Nooj pulled himself to his feet, painfully. "Thank you for the sphere and the hospitality, LeBlanc. I must go now; there is urgent business which demands my immediate attention." He grasped his cane and made for the door which opened to the hall. His head was astir with images and his breath was becoming short. Could it be? He only knew he must find out for sure.

How many women could there be with pewter hair, red eyes and leather trappings? A swordswoman as well. She was almost as unique as he. It would be like her to take up with a band of adventurers. Paine had never been one for sitting around waiting for fate to find her. He was certain it was she. He paused, nearly losing his balance as the full recognition of it hit him. She was alive! She had not died! For a long moment, he stood in the door frame, one hand on his cane, the other braced against the wall. She was alive!

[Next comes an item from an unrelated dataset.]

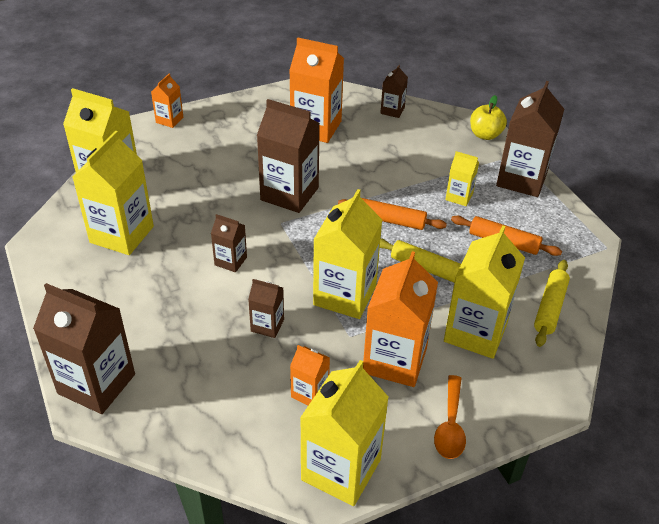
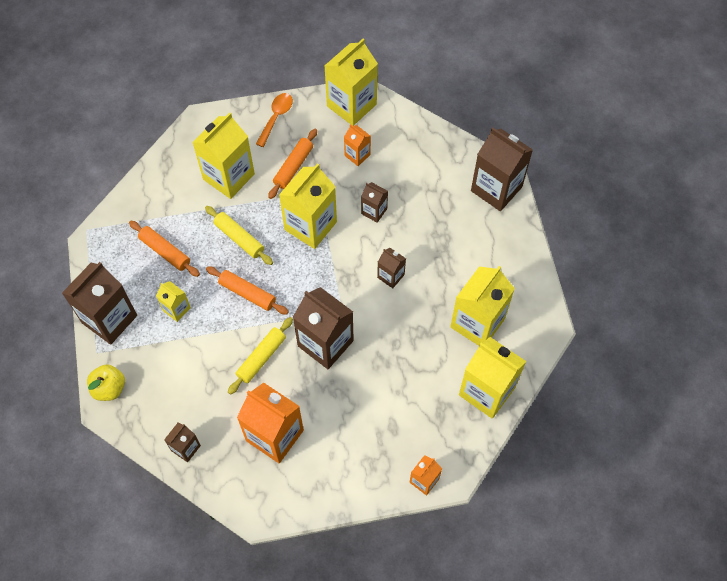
camera: 165 degrees left, 20 degrees up
(395, 360) = (293, 167): orange carton -> orange rolling pin
(550, 308) = (165, 185): yellow rolling pin -> yellow rolling pin (261, 358)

"You not going to stay the night?" The voice from the woman behind him was a plaintive whine. He could feel her manicured fingers plucking at his sleeve. At once the very notion of sharing a bed with this perfumed creature was abhorrent. He could smell the clean freshness of Paine filling his nostrils, the taste of the salt on her shoulder as she stood by the ship's rail was on his tongue and the lean muscularity of her body pressed against his chest. With a breath which lifted his entire body and dispersed the last fragments of the frozen block he had carried for so long, he turned to leave.

The air outside seemed fresher, the day brighter. As Nooj limped away on the first steps of a journey he could not define, moving steadily away from the querulous voice endlessly, senselessly nattering behind him, he felt everything had become possible again - even death.